Students play to relieve stress, bond with friends, move around a bit, and to hopefully win one of those coveted champion shirts. With around 30 different intramural sports offered, ranging from basketball to badminton, students can find the sports that are most interesting to them. However, no matter what sport you choose, you’re going to find the same types of people on your team.
1. The Former Athlete
If it weren’t for that minor injury in high school, she would probably be playing basketball at UConn. She’s 6’4” and has perfect technique as a result of her 15 years of experience in the sport.
Everyone on your team passes to her, which is cool because you win every game by 30, but also not super cool because you touched the ball once and it was immediately stolen. You feel like it shouldn’t be legal for a former 3-star recruit to play against a team that calls themselves “The Slam Dunkin’ Donuts,” but whatever.
2. The Unexpected Star
Your friend invited him to the team, so you really don’t know much about him. You keep hearing that he’s incredible, but all you know is that he’s about 5’5” and 250 lbs, so you’re not sure why he’s on your IM soccer team. You’re also 70% sure you saw him eating a hotdog while stretching.
All your doubts are immediately erased as he scores 5 goals in the first ten minutes. You didn’t know that someone that hefty could be that nimble, but it’s hypnotizing.
3. The Chill Dude
This guy is definitely out here just to spend time with his friends and play a little softball. He’s always smiling and you can just tell that he’s having a good time.
He strikes out? “It’s all good!”
The ref missed an obvious call that lost you the game? “It’s all good!”
He gets a Kevin Ware-esque injury that may prevent him from ever playing a sport again? “It’s all good!”
He’s definitely fun to hang out with, but maybe not the best teammate if you’re trying to win.
4. The Not-So-Chill Dude
This guy wants to win, and he makes that very clear. He constantly argues with the refs, yells at his teammates, and frightens the touring groups of high school seniors that pass by the field. If he makes a mistake, he’ll start doing laps around the field as punishment. If your team doesn’t make it to the championships, he’ll probably transfer to another school. It’s probably best to stay clear of him.
5. The Ghost
Her name has been on the roster all year, but she has yet to show up. Rumor has it that your captain will occasionally get a text from her that says “Not feeling great, I’ll be at the next game though!” or “I forgot I had a meeting, I’ll for sure be there next game.” But these are just rumors. You’re not quite sure she even exists.
6. The Adorably Terrible One
Okay, he’s not great at catching Frisbees. Alright, he’s not so great at throwing Frisbees either. If we’re being honest, he’s not really all that fast. Fine, he definitely can’t jump much at all. But it’s kind of adorable to watch him try!
Like The Chill Dude, he always has a smile on his face. Unlike the Chill Dude, he plays his lil’ heart out. He’s definitely important to have for morale, and your team would protect him with your lives.

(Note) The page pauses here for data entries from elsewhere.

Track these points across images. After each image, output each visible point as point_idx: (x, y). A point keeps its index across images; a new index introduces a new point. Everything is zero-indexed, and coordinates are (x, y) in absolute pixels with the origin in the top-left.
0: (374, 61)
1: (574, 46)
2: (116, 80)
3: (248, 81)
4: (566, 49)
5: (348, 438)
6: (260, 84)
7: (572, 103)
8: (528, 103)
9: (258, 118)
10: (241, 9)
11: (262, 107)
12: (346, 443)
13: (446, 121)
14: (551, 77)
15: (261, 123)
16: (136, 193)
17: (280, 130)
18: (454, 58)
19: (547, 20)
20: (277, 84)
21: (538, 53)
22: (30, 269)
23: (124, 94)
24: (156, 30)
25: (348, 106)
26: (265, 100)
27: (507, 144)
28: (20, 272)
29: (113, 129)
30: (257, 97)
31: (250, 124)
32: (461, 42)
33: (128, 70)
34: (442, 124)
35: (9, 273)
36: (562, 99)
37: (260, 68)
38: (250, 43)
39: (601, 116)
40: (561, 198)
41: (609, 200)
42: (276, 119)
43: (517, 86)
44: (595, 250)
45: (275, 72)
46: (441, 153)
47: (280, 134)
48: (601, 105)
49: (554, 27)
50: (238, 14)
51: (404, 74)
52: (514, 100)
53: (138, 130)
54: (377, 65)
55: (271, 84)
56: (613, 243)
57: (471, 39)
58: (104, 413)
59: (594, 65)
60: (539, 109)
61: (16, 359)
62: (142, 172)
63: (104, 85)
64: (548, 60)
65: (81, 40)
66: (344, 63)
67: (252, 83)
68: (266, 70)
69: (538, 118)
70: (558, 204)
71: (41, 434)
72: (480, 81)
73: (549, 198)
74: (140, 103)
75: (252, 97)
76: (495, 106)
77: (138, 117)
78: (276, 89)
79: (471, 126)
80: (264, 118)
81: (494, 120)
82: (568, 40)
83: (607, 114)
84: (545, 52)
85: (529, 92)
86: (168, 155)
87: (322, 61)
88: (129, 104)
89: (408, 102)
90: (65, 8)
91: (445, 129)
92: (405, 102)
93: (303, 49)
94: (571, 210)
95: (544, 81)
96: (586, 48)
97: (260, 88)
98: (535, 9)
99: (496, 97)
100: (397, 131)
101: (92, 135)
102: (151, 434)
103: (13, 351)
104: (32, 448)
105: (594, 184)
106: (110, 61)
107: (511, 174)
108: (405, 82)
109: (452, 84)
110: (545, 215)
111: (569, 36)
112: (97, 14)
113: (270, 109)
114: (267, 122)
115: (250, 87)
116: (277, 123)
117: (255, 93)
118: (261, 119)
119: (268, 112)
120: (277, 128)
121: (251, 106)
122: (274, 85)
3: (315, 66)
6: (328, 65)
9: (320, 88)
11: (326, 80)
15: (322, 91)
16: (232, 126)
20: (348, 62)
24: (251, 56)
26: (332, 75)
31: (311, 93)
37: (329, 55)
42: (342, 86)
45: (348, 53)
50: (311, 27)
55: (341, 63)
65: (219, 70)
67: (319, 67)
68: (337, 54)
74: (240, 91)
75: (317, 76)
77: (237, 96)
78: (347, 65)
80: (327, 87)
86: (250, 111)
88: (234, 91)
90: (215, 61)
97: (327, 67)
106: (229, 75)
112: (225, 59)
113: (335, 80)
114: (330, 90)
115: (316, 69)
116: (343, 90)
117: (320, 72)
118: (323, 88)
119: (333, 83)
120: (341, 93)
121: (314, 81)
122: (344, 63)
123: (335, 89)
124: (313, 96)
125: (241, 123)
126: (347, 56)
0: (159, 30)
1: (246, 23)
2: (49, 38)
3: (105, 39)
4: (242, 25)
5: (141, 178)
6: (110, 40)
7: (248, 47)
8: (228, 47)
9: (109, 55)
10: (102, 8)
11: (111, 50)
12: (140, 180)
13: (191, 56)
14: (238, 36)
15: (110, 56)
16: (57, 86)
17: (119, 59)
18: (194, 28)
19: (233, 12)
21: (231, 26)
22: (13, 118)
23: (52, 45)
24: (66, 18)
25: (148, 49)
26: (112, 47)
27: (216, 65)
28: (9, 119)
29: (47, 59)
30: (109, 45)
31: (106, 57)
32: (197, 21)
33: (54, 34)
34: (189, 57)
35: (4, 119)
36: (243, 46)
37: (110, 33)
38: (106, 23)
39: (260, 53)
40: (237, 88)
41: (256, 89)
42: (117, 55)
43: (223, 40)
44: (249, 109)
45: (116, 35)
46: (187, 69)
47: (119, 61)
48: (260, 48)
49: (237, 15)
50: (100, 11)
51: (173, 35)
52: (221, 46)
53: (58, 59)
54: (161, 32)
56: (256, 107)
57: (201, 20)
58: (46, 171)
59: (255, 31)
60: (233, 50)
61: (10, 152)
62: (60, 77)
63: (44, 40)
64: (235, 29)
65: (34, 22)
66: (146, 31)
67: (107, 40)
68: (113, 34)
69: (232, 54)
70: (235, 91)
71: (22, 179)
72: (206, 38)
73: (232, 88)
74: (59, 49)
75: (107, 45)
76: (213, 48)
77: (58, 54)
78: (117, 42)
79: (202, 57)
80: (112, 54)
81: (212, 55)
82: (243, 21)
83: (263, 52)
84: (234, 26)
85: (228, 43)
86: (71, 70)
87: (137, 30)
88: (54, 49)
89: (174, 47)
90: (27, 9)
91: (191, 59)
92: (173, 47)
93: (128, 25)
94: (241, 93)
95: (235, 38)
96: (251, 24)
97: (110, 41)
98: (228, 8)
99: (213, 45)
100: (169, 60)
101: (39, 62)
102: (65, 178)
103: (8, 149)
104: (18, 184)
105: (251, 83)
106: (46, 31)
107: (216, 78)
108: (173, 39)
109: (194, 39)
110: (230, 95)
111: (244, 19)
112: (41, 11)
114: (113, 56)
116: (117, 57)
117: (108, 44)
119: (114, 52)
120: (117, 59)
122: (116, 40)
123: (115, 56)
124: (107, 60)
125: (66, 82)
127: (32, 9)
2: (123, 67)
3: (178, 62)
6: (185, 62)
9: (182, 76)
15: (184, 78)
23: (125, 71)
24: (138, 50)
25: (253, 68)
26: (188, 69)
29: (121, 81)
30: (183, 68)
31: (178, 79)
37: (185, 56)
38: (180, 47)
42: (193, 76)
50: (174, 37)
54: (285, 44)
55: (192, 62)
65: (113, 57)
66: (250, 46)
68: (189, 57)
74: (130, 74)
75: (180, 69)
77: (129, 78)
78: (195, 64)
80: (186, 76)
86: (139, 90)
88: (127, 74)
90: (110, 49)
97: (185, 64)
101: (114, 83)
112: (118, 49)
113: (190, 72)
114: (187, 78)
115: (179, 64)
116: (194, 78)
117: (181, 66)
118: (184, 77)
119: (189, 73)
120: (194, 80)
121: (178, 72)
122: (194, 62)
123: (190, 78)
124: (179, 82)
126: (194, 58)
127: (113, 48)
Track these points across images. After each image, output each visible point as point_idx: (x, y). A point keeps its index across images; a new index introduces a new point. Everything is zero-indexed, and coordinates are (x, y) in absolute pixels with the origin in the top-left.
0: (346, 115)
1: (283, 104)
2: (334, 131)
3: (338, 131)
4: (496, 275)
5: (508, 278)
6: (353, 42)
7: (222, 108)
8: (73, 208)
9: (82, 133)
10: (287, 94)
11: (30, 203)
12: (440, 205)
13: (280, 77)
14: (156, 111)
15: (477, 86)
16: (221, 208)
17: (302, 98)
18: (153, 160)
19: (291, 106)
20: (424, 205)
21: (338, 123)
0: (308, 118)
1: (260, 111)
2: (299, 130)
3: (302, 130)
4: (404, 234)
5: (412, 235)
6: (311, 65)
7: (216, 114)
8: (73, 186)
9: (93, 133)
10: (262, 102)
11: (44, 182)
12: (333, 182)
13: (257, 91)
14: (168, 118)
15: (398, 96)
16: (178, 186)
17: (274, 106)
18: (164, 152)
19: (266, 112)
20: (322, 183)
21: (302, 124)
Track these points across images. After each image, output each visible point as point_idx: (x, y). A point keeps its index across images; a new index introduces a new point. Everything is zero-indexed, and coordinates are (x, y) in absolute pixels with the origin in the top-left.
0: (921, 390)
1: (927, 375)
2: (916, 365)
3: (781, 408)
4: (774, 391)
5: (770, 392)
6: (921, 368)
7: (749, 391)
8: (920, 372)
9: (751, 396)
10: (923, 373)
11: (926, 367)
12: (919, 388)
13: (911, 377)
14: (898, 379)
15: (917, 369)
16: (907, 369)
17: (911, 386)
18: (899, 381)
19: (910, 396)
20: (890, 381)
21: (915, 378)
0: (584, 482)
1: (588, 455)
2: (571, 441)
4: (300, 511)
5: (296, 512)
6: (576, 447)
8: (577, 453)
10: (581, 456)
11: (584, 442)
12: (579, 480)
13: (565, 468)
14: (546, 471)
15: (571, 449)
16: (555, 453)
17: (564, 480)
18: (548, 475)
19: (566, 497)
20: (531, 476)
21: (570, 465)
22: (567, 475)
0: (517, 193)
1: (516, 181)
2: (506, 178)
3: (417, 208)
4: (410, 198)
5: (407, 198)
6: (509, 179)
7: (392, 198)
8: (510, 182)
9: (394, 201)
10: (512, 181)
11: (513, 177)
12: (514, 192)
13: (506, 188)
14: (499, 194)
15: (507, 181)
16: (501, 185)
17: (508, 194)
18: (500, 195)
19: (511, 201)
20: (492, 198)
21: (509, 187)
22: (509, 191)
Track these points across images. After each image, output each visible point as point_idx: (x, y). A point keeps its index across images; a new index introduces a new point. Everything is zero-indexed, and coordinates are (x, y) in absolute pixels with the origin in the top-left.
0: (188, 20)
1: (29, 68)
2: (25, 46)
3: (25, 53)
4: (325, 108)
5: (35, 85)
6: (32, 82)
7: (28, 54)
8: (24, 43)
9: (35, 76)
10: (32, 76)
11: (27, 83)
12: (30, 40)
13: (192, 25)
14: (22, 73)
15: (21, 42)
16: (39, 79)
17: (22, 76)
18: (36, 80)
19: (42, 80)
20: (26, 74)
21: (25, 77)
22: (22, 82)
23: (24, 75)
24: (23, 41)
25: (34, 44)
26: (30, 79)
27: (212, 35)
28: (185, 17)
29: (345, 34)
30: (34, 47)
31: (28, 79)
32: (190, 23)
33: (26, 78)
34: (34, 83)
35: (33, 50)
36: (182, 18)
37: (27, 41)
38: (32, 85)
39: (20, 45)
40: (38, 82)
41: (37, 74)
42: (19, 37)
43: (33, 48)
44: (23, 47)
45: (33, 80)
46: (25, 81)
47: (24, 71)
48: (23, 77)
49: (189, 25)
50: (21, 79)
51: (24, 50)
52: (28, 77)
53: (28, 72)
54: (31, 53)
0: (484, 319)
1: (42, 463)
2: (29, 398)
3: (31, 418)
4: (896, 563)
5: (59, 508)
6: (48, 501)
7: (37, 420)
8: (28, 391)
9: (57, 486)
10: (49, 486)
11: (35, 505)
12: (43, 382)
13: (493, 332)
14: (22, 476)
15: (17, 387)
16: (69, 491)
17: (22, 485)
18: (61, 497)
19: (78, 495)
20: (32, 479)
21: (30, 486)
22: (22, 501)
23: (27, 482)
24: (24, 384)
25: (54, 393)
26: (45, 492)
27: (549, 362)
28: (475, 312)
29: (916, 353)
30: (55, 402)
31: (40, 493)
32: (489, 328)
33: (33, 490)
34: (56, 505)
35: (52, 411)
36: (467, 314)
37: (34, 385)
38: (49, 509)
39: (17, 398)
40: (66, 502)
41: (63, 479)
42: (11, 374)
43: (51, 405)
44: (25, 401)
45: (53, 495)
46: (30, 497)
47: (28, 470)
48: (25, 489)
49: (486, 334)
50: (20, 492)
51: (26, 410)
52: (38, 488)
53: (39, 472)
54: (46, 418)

7. The Supportive Bench Player
She joined your IM team because you needed another player in order to meet the minimum requirements, but she really doesn’t want to play much. Sure, she comes to the game in athletic clothes, but she’s perfectly content just hanging out on the sidelines and cheering on the team. She even brought orange slices for halftime that one time, which arguably makes her the most important member of the team.